Better use of the muscles
By correcting the breath pattern and breathing in the right way, the lung and respiratory muscles are also used correctly. With proper functioning, the muscles stay healthier and stronger.
Apart from this, Pranayama is extremely beneficial in removing blockages (emotional, physical and mental) from the entire system, influencing the flow of Prana. Energy levels increase, stress and anxiety reduces and blood circulation also improves. Pranayama also lowers blood pressure levels. Mindfulness and self-awareness also improves, leading you to make better decisions, stay more focused and productive. By controlling and regulating the breath, one can improve cardiovascular functioning, blood circulation to the brain, and metabolic and endocrine activities too. Pranayama is also an effective practice to stimulate and balance the Chakras.
Top five breathing exercises for lung health
Alternate Nostril Breathing (Nadi Shodhana)

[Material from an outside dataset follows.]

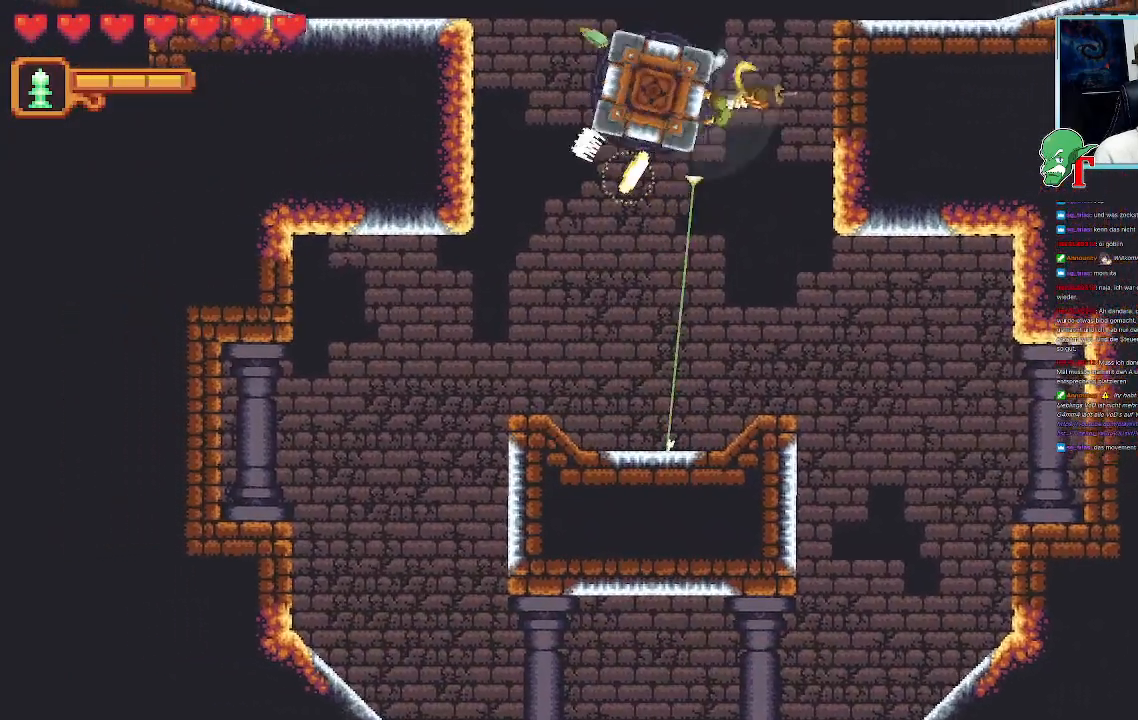
{"buttons": ["SQUARE"], "left_stick": "down", "right_stick": "center", "events": [[33, "SQUARE", "down"], [335, "left_stick", "down-left"], [470, "left_stick", "down"]]}
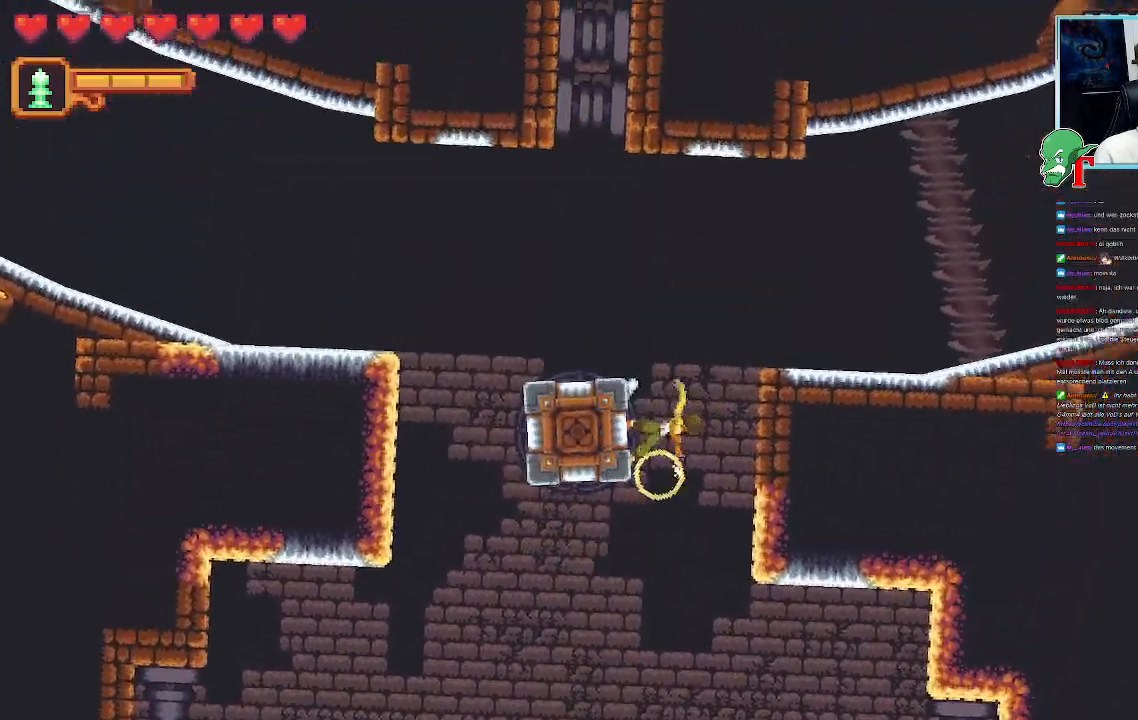
{"buttons": [], "left_stick": "up-right", "right_stick": "center", "events": [[202, "SQUARE", "up"], [319, "left_stick", "center"], [386, "left_stick", "up-right"]]}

Nadi refers to energy channels and Shodhana means purification. So, Nadi Shodhana literally means purification of the energy channels. It is one of the most effective practices to cleanse the system, remove toxins, increase resistance of the respiratory tract and prevent allergies. With retention and locks, the muscles also get stronger and lung capacity increases. Apart from this, it balances the brain hemispheres, improves awareness, provides relief from headaches and reduces stress and anxiety. Nadi Shodhana can be practiced at the beginning or end of the day.
Bellows Breathing (Bhastrika)
A dynamic and invigorating Pranayama, Bhastrika involves active inhalations and exhalations at a fast-pace. It engages the middle and lower lobes as well as the diaphragm, having a strong impact on lung health. Bhastrika immediately energizes the body, infuses oxygen and releases carbon dioxide. It is purifying and helps remove lethargy and tiredness.
Oceans Breathing (Ujjayi)
Also known as Victories Breath, Ujjayi has a calm and tranquilizing effect on the mind and body. When practiced with retention and locks it has an even more strengthening effect on the lungs (improving lung capacity) and diaphragm. Ujjayi is also effective in removing toxins and improving oxygen supply. Ujjayi can also be practiced during asanas and meditation due to its calming effect on the system. Practicing Ujjayi before bedtime also helps induce restful sleep.
Humming Bee Breath (Brahmari)
Brahmari Pranayama is most effective in reducing stress and anxiety, and for relief from migraines and headaches. It reduces tension and heaviness. For strong lungs, its effectiveness in improving the intake of oxygen and improving lung capacity is remarkable.
Frontal Lobe Cleansing (Kapal Bhati)
Originally a cleansing technique, Kapal Bhati involves passive inhalations and active exhalations. It helps remove blockages from the sinuses, heart and lungs, improving breathing capacity. It also strengthens the middle and lower lobes, as well as the diaphragm. As the muscles get stronger, lung health improves. Over time, advanced practitioners can apply retention and locks too.
Advanced practitioners can do all the Pranayama techniques with retention and locks under the guidance of a teacher. This will further purify the energy channels and improve one’s capacity to retain Prana, control the breath, strengthen the lungs and respiratory system.
Pranayama also has a phenomenal impact on soothing the nervous system and stimulating the vagus nerve, the longest cranial nerve in the body. Regular practice allows more oxygen to be released for repair and better energy. The increased blood flow and improved oxygenation in the system, improves overall health and well-being.